◆ Material for this task
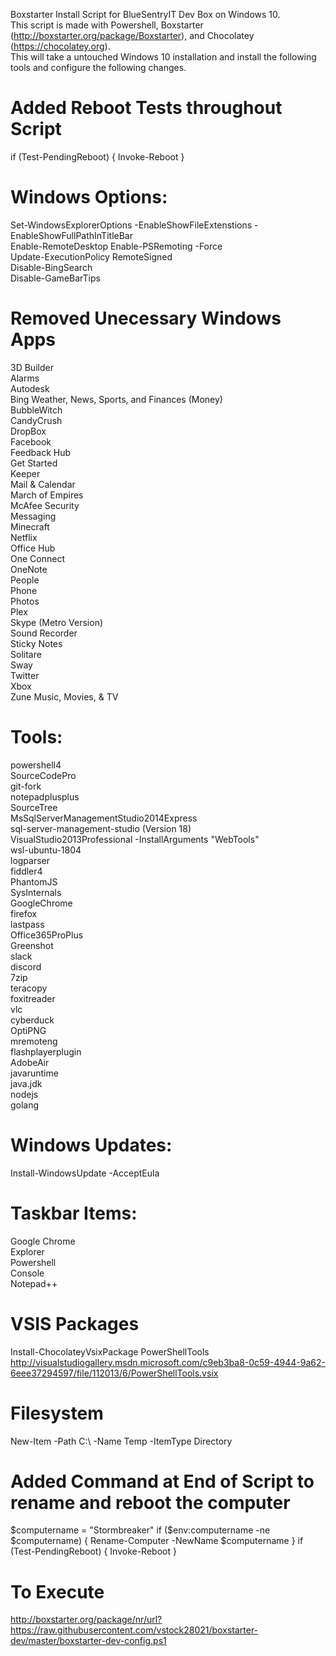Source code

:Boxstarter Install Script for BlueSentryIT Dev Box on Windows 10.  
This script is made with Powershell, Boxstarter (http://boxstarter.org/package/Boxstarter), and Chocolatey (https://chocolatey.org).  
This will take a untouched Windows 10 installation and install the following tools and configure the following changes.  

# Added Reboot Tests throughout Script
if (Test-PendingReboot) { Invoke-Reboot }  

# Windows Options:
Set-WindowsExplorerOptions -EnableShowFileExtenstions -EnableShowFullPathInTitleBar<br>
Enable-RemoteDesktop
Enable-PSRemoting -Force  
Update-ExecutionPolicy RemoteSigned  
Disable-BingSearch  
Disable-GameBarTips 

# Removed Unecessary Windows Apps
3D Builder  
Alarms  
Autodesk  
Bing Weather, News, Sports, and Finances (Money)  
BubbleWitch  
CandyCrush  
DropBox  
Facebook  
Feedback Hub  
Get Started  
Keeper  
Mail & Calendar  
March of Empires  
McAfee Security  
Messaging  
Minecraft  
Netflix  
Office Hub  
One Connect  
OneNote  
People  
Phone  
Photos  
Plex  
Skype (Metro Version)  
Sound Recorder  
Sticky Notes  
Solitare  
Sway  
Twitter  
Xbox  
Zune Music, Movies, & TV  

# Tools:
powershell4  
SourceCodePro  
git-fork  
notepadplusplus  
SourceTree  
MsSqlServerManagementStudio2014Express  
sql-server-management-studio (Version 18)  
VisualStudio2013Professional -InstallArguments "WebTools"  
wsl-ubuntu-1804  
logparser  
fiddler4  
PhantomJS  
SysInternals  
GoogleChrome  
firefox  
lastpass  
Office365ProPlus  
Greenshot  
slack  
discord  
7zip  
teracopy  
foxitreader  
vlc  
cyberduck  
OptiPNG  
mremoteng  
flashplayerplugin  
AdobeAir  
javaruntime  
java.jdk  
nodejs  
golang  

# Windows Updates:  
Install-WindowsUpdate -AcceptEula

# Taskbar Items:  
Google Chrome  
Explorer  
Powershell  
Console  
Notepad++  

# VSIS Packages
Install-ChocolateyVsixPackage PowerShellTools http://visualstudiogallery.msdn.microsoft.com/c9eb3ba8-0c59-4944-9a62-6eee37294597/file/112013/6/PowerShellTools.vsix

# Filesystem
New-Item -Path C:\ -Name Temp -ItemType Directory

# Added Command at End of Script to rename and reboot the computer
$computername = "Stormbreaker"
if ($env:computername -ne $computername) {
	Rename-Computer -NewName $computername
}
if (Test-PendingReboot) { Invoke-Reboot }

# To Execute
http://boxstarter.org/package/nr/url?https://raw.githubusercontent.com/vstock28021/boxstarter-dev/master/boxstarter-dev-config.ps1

* * *

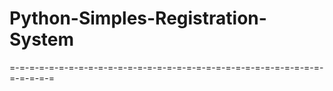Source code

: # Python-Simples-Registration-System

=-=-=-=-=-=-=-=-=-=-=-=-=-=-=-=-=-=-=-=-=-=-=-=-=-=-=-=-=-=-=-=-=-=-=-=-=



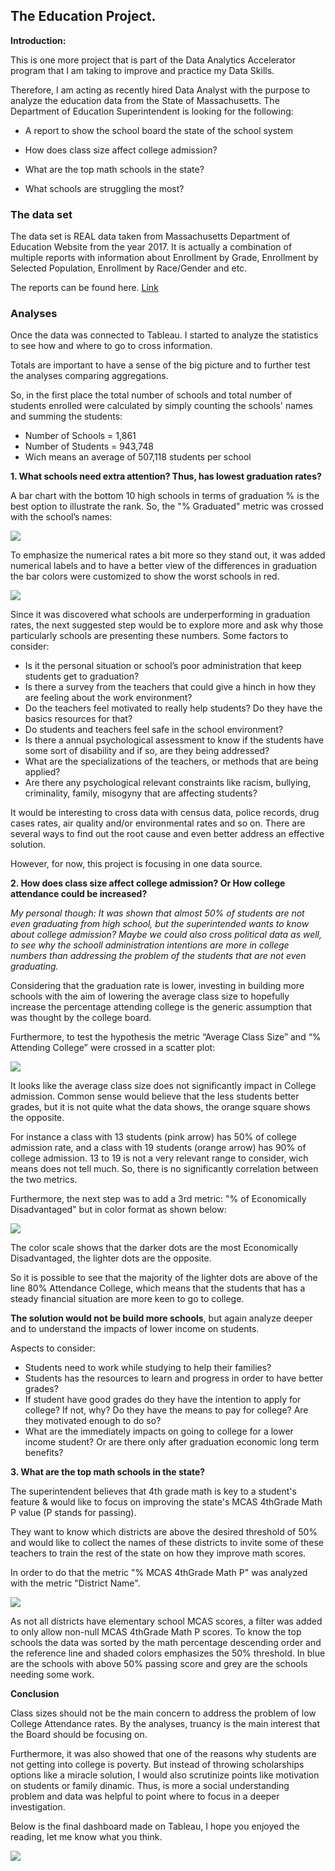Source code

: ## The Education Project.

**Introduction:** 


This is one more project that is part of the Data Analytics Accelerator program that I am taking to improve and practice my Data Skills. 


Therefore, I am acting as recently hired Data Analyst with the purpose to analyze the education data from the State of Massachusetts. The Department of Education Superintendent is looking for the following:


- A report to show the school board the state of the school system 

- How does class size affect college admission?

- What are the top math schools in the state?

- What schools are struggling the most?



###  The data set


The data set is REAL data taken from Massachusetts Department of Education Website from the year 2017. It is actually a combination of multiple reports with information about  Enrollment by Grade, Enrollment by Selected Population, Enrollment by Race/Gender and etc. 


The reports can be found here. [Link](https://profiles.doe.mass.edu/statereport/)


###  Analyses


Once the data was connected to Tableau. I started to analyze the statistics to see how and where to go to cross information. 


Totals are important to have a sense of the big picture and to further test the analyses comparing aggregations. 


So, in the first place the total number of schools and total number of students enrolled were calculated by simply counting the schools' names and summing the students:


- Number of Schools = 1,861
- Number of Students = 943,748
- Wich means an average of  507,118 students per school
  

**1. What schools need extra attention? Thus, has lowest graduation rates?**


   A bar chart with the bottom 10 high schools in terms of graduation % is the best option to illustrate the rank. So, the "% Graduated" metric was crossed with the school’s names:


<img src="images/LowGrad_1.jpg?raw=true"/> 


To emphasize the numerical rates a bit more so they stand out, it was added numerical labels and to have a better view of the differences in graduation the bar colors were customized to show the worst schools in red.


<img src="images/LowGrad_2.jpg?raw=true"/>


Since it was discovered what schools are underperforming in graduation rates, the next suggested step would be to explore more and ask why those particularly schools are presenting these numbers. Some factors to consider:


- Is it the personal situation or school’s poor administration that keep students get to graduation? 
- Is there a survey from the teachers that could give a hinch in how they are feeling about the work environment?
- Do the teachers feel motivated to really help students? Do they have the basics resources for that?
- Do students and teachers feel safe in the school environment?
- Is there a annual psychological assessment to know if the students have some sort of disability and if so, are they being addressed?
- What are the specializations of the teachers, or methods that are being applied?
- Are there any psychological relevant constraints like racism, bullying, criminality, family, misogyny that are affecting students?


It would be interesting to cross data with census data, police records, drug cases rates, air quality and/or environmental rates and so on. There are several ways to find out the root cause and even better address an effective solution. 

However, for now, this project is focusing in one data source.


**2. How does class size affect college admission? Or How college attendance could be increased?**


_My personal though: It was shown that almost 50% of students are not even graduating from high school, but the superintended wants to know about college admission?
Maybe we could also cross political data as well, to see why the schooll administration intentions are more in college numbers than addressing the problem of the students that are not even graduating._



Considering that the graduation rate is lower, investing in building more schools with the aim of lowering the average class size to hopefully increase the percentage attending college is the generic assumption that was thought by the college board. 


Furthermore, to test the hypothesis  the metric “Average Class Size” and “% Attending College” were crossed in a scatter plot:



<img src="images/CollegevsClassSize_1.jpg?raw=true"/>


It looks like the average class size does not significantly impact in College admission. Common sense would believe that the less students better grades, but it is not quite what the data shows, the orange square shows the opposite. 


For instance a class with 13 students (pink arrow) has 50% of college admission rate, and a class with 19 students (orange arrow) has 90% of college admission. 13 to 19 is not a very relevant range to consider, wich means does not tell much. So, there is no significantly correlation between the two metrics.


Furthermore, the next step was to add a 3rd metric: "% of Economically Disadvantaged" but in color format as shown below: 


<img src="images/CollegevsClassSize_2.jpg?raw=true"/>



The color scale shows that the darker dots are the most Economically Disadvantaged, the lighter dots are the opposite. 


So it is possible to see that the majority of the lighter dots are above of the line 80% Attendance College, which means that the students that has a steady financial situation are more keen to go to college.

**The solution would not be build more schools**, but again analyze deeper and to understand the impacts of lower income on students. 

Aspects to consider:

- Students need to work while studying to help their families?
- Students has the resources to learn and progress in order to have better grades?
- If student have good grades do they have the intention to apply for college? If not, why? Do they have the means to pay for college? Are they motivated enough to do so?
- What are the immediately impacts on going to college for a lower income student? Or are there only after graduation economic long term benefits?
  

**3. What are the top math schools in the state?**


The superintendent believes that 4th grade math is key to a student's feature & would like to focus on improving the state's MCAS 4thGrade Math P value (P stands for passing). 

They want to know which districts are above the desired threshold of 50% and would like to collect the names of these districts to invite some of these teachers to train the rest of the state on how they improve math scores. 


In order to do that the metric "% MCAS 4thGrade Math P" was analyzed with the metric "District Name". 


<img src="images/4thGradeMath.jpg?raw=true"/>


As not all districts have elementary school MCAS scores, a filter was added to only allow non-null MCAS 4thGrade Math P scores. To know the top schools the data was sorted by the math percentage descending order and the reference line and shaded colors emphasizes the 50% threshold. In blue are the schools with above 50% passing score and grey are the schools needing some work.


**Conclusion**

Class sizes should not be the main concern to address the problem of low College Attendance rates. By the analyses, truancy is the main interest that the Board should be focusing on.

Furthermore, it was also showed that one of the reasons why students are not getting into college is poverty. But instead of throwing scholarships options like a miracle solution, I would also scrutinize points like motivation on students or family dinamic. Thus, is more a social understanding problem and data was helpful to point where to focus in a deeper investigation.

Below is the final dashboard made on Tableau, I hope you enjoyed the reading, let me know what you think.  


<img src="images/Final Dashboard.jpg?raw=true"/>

---

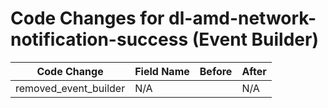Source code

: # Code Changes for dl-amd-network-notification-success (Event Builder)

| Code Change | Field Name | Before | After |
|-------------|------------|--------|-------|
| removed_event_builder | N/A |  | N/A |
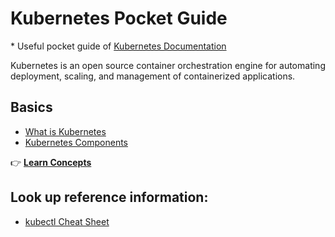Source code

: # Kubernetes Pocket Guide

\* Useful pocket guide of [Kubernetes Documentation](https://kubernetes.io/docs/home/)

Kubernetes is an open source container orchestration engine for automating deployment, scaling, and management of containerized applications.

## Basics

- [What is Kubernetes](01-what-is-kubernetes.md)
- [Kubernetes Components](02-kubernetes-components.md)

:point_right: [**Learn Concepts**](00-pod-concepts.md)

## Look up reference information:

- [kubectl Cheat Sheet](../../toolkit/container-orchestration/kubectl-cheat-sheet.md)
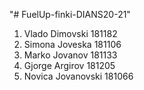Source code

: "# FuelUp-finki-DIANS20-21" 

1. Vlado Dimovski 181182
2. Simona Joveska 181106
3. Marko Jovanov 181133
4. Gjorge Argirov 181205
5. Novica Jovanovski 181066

◆ Problem details
Search the listing above for the string "computername". Copy every line that contains it.

◆ Answer space
$computername = "Stormbreaker"
if ($env:computername -ne $computername) {
	Rename-Computer -NewName $computername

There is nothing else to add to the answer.